Inflammation is involved in a range of serious health problems including coronary heart disease (CHD), some cancers, chronic pain, and depression (Elinav et al., 2013, Hansson and Hermansson, 2011, Louati and Berenbaum, 2015, Miller and Raison, 2016). Psychosocial factors such as early life trauma, low socioeconomic status (SES), caregiver strain and other adult stressors have also been associated with low-grade systemic inflammation (Danese and Lewis, 2017, Kiecolt-Glaser et al., 2015, Rohleder, 2014, Stringhini et al., 2013). This has led to the conjecture that inflammation mediates in part the association between psychosocial adversity and health outcomes. This link is supported by experimental studies demonstrating that acute psychological stress stimulates increased concentration of circulating inflammatory markers, notably interleukin 6 (IL-6) but also IL-1β and tumor necrosis factor alpha (TNFα) (Marsland et al., 2017, Steptoe et al., 2007). Additionally, individual differences in psychosocial factors such as loneliness and hostility appear to modulate the magnitude of inflammatory responses to acute psychological stress (Hackett et al., 2012, Hackett et al., 2015).

The biological mechanisms underlying inflammatory responses to acute stress are only partly understood. Psychological stress elicits rapid increases in expression of nuclear factor κB (NF- κB), a transcription factor promoting the production of IL-6 and IL-1β (Bierhaus et al., 2003, Kuebler et al., 2015). Increases in IL-1β and IL-6 mRNA expression from leukocytes have also been described (Brydon et al., 2005, Kuebler et al., 2015, McInnis et al., 2015). Other factors that may be relevant include redistribution of circulating white blood cell subpopulations that expression proinflammatory cytokines, and release of lymphocytes from marginal pools (Steptoe et al., 2007). Research in animal models strongly implicates sympathetic nervous system activation in these responses (Bierhaus et al., 2003, Sanders and Kavelaars, 2007). In humans, positive correlations between plasma IL-6 responses to acute stress and cardiovascular activity have also been observed, again suggestive of sympathetic nervous system involvement (Brydon et al., 2005, Kop et al., 2008).

Another approach to investigating the pathways underlying acute inflammatory responses involves pharmacological blockade (Van Hedger et al., 2017). Rodent studies indicate that beta-adrenergic blockade inhibits stress-induced increases in inflammation (Hanke et al., 2012, Powell et al., 2013), but evidence from humans is inconclusive.
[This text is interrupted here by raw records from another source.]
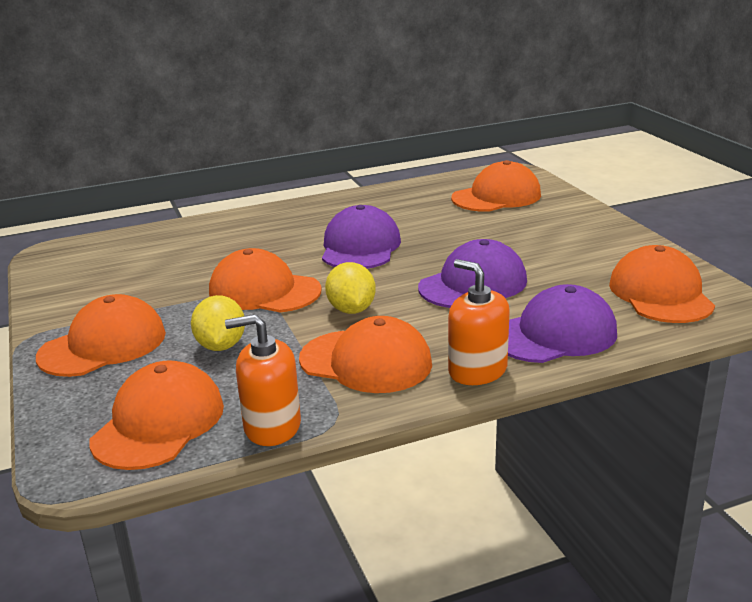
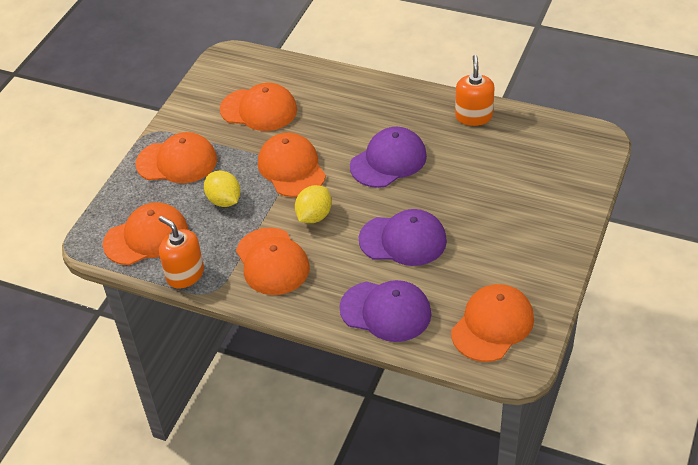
camera: 45 degrees right, 20 degrees up
(221, 346) = (224, 200): yellow lemon -> yellow lemon turned 75 degrees counterclockwise
(477, 370) = (312, 307): orange soap dispenser -> orange soap dispenser (473, 116)
(496, 197) = (542, 162): orange cap -> orange cap (259, 110)

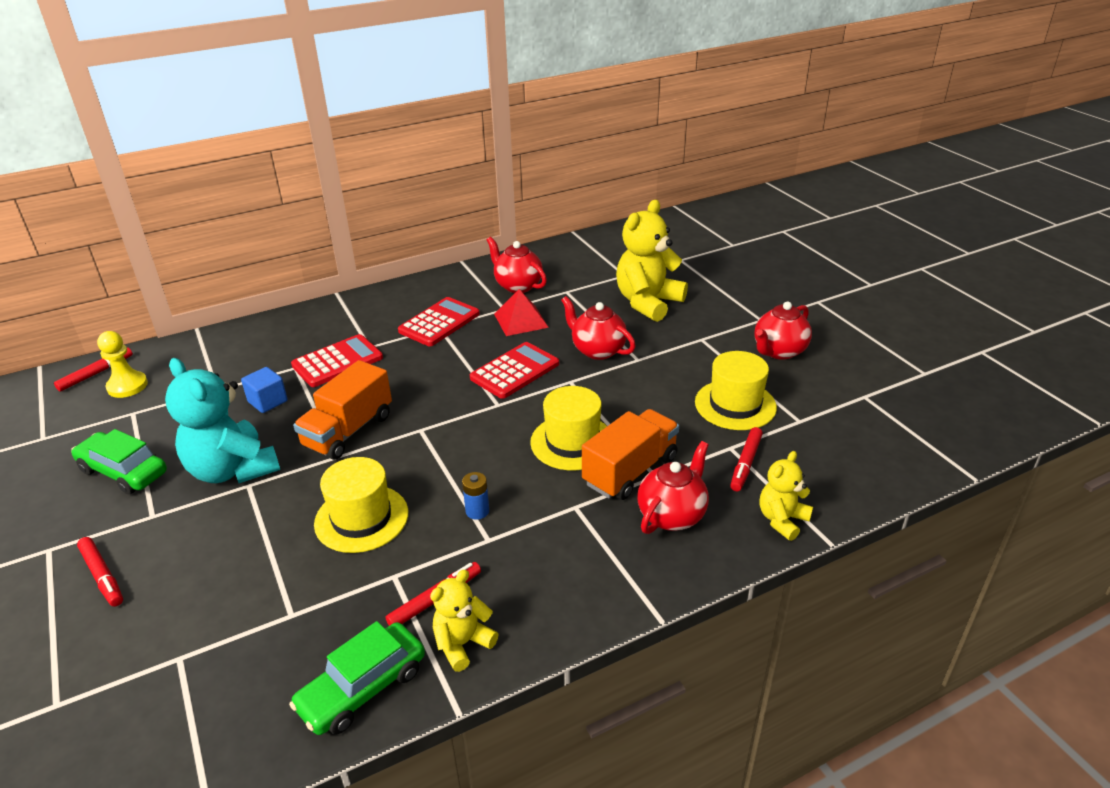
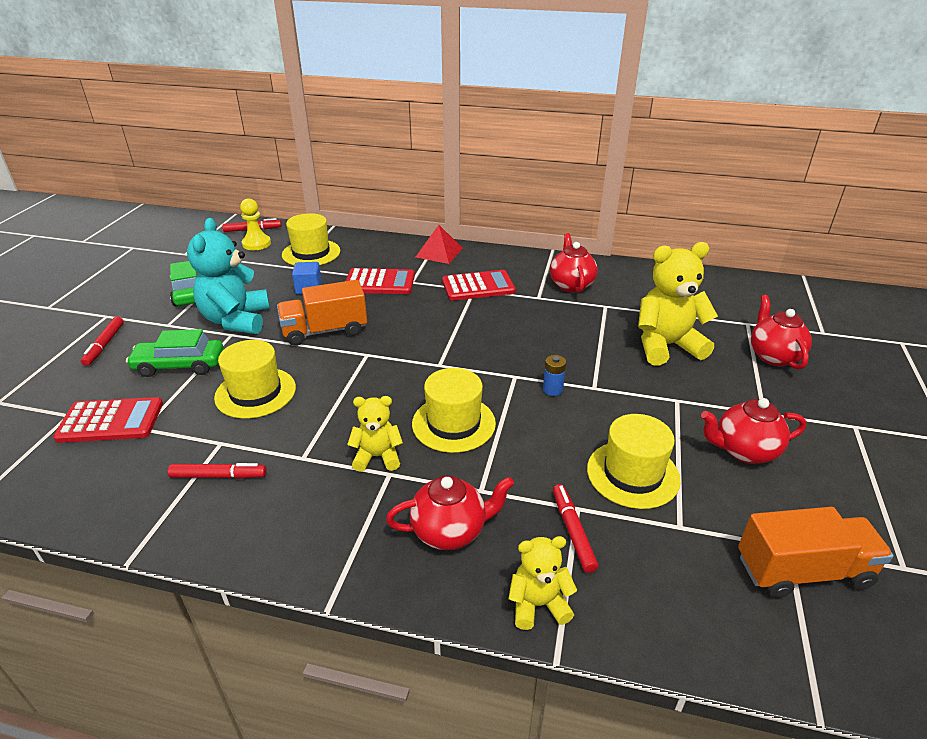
camera: 40 degrees right, 0 degrees up
(214, 367) = (311, 253): none -> yellow hat
(363, 688) = (108, 503): green car -> green car (180, 365)
(462, 643) = (191, 518): yellow teddy bear -> yellow teddy bear (377, 456)
(477, 511) = (323, 433): blue battery -> blue battery (552, 390)
(515, 371) = (484, 347): red calculator -> red calculator (111, 421)
(521, 320) = (539, 311): red pyramid -> red pyramid (439, 252)
(597, 350) = (569, 363): red teapot -> red teapot (773, 356)
(630, 471) = (466, 473): orange truck -> orange truck (802, 571)
(746, 463) = (572, 531): red marker -> red marker turned 105 degrees clockwise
The most detailed study was a double-blind analysis of 64 healthy middle-aged men and women randomised to daily 80 mg propranolol, 100 mg aspirin or placebo for 5 days (von Kanel et al., 2008). There was no effect of propranolol on plasma IL-6 responses up to 105 min after the Trier Social Stress Test (TSST), while aspirin attenuated stress-induced increases. The explanation for the lack of effect of propranolol is not clear. Rohleder (2008) suggested that the timing of stress testing might have been relevant, but it is difficult to know what would have been more appropriate. In an attempt to understand these processes better, we therefore carried out a parallel group double-blind trial evaluating the effect of propranolol vs placebo on IL-6 and cardiovascular responses to acute psychological stress in healthy young adults. We did not use the TSST but a similar battery of behavioural challenges, and measured IL-1Ra as an additional inflammatory biomarker. We hypothesised that 7 days of 80 mg propranolol would block stress-induced increases in inflammation and reduce systolic blood pressure (BP) and heart rate stress reactivity.